The framing device didn't work for me, but perhaps I don't know the Divine Comedy well enough to catch the nuances. I also agree with the criticism that since the workers do not speak, they are reduced to types. However, the film does capture nature of their work in great detail. It is true that there are many films highlighting the destruction of the planet, but I'm not sure presenting more details is a bad thing.
The long, still camera shots let the viewer really examine the subject; focus is on human faces and daily life. Amazingly clear, sharp images; I can't imagine how they got some of this footage -- especially the sections in what must have been near darkness/without permission. The recurring image of the naked man reminds us this is more artistic statement than documentary. Similar to Godfrey Reggio's Koyaanisqatsi.
Filled with striking and scarringly disconcerting images of vandalised nature, satanic mills and redundant modernity, this is a mournful tribute to a maligned migrant workforce and a sobering reminder that nothing comes cheap. Zhao Liang's potent doc lays bare the environmental devastation caused at an Inner Mongolian coal mine. Rich, deep and eventually very moving.I recommend others go and watch this film, awesome
Focusing on the environmental bleakness of China’s mining industry, this well sculpted cinematographic look into the lives of the workers who are consumed by this tenacious work is skillfully nagging and haunting. Overall this film is intriguing and succussfully portrays life in provincial Chinese farm and mining towns that have been turned over from green landscapes to profit driven, big business projects.
Reminiscent in its pacing and visual scope of the first film I watched on MUBI, ‘Dead Slow Ahead,’ and the films of Geoffrey Reggio, but this takes us out of the metaphysical realm into the depths of the earth and the utter devastation that results in a nation leaping into the Industrial Age. The specter of ‘Ghost Cities’ built for no one, at such enormous cost in human suffering function as tombstones to progress.
When the synopsis states that this movie is “a journey through hell...” it’s not exaggerating. But this hell is real and it should be witnessed. Something about the way it’s cut makes it feel painfully slow. Or, maybe just painful, and slow. It was hard for me not to think of the themes in this movie in a global way— meaning that we all provide incentives to, and reap rewards from, this seemingly foreign experience.
We have met the monster, and you know the rest. Of course you do. A film like Behemoth isn't an intellectual enterprise--its now evocative, now overwrought Dante allusions notwithstanding. It is above all a sensory experience, a hypnotic, grueling, deeply empathetic immersion in other lives, or at least other bodies, being rather chilled and abstract in relation to the psychic lives we assume go on within them.
A documentary on dwindling green meadows and landscape covered by raging dust of mines. Herdsmen have to leave as the meadows disappear. This film illustrates that some industries desire for wealth will stop at nothing. Liang does an good job of bring a cultural problem to the minds of views. However throughout this movie there are many long slow moving parts which make it hard to stay focused.

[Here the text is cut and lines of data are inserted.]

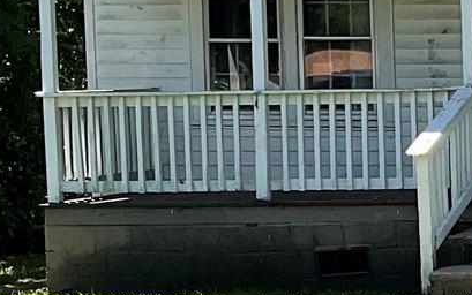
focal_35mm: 154
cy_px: 226
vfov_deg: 8.5
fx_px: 1982
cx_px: 950
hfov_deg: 12.1
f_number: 1.8
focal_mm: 3
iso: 16
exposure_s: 1/869
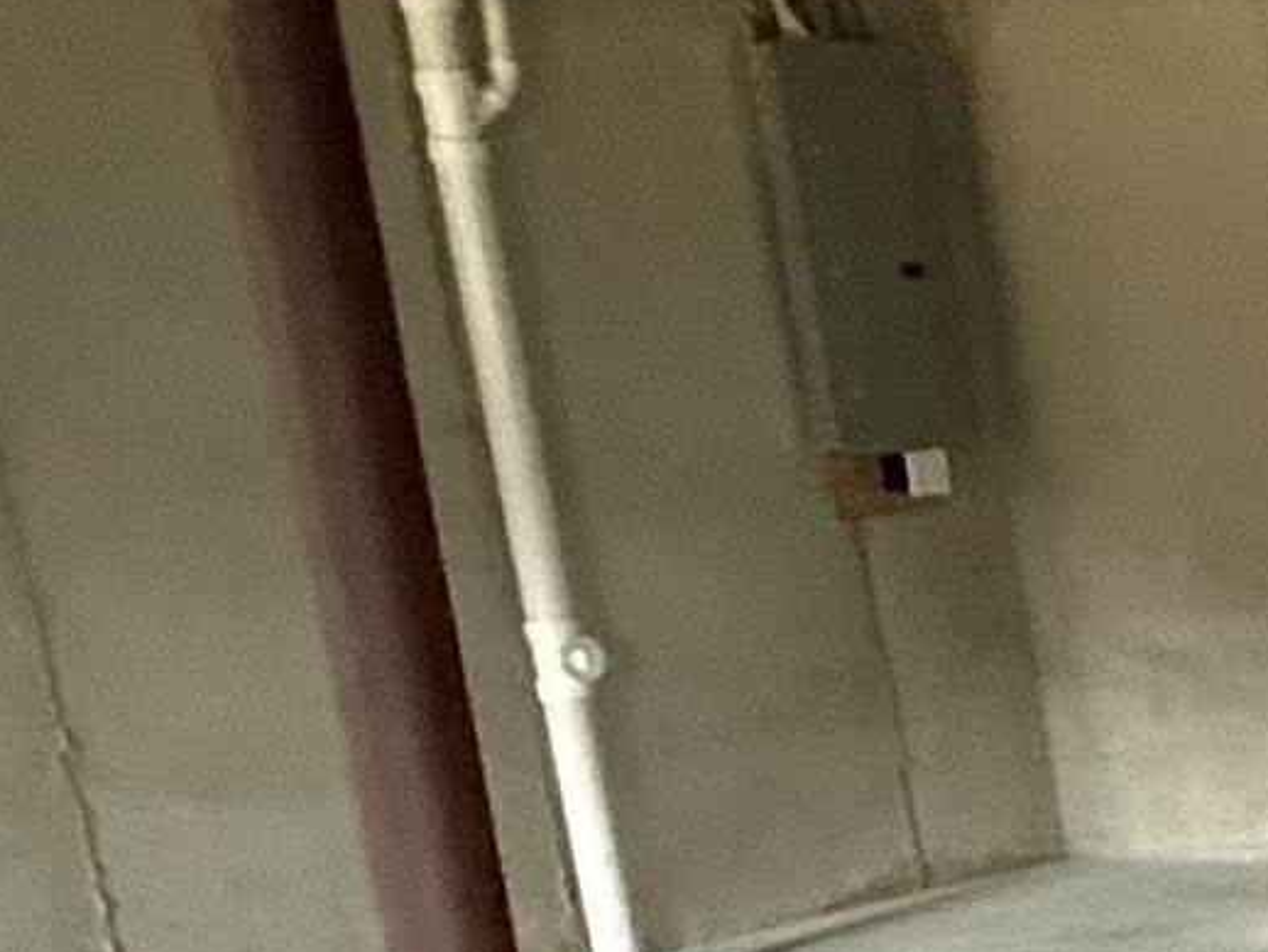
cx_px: 2969
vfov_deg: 17.5
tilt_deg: -11.8
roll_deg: +1.5
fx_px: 3042
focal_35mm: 83
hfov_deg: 15.1
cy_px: 869
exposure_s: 1/60
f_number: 2.2
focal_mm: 2.22
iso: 800
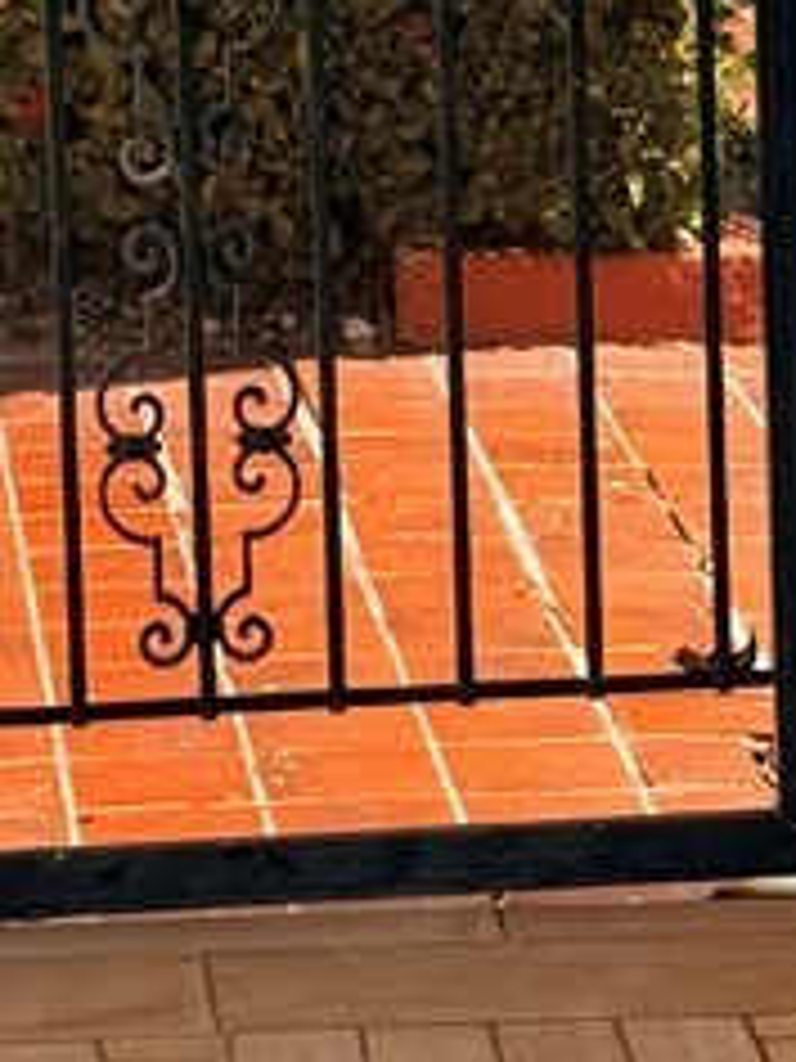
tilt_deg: -6.7
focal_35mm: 208
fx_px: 6377
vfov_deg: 9.4
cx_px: 396
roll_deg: +3.0
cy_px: -148
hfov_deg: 7.1
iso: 80
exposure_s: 1/1754
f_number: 1.78
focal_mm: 6.76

Despite most of this documentary being shot guerrilla-style and despite its budget, this documentary succeeds wonderfully to tell the story of the abuse that workers at mines in Inner Mongolia are going through, many of whom have died because of the consequences of working in these environments that resemble Hell on Earth.

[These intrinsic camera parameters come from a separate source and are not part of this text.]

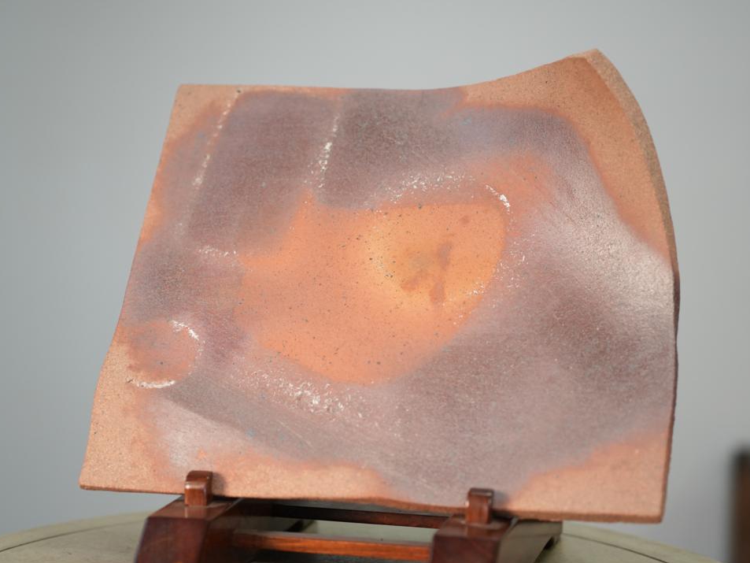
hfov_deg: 21.1
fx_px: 2015
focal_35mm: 93
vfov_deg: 15.9
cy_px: 284
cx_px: 394
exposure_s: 1/640
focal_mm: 85
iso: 2000
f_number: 2.8
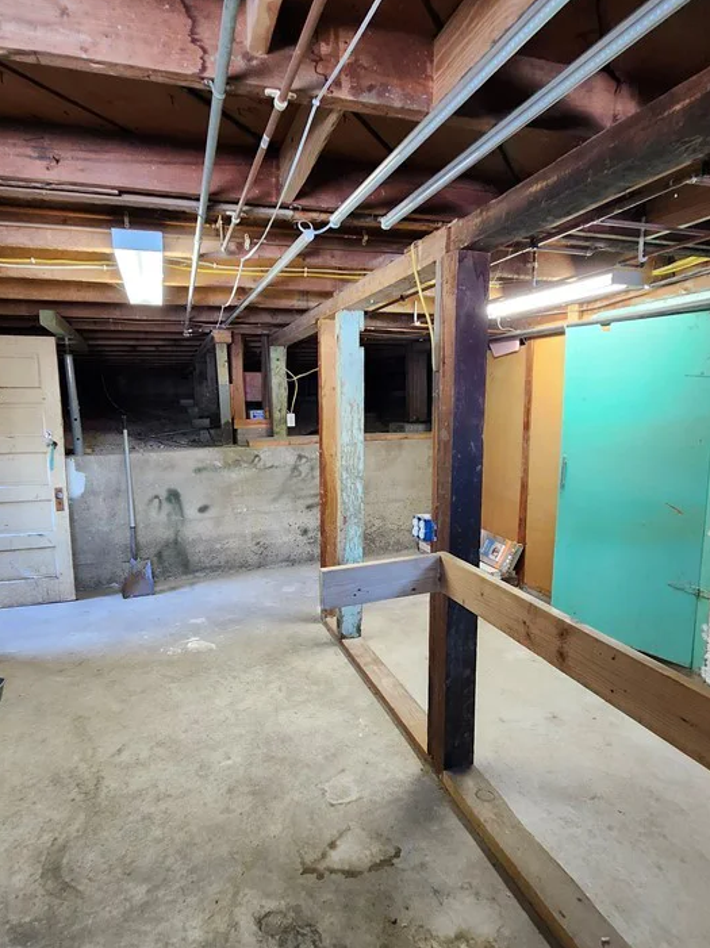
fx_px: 520
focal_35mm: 19
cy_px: 472
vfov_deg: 84.7
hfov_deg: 68.6
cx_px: 333
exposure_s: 1/30
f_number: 2.2
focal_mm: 1.74
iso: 400
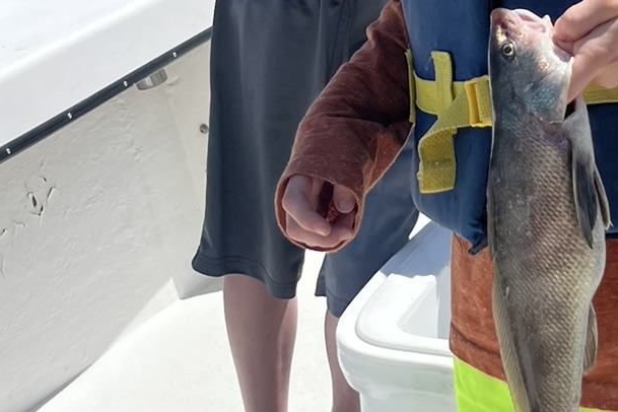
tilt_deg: -10.1
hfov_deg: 21.7
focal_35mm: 91
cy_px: 8
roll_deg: +2.3
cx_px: 590
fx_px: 1562
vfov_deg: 14.8
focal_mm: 5.1
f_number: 1.6
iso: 50
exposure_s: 1/4016
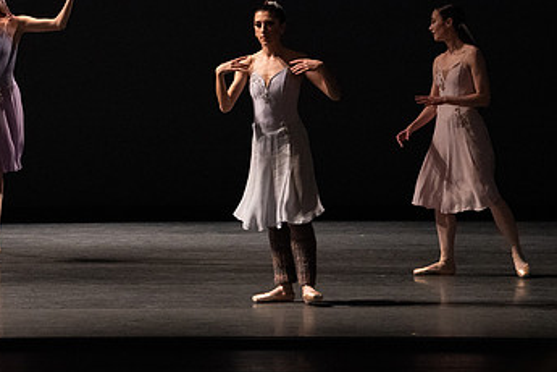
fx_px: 4131
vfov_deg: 5.1
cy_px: 66
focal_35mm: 267
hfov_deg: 7.7
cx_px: 108
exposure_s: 1/400
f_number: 5.6
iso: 12800
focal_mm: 159
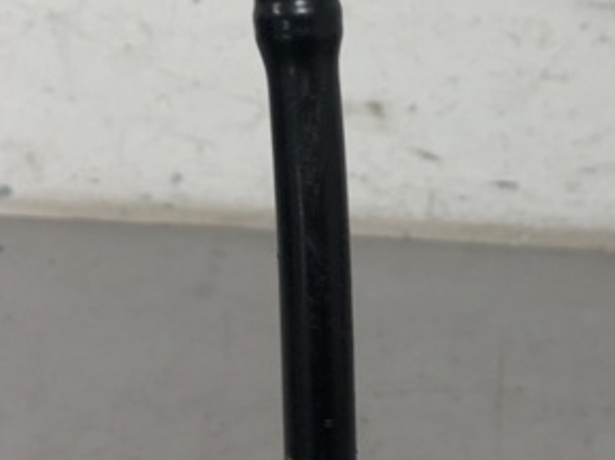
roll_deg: -13.3
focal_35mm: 62
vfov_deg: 22.5
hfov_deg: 31.0
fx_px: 1100
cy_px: -24
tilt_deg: -37.0
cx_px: 404
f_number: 1.8
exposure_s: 1/50
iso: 32
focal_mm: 4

China produces the most coal yet miners don't get even shower, they rub their bodies with soaked rags. Classical recipe for a powerful state: don't give a fuck about workers. Accredited in the USSR where many major economic feats and works of infrastructure were done by inmates on whom the state spent nothing, who cared if they dropped off when so many remained? I heard Greymachine's "Disconnected" album all through.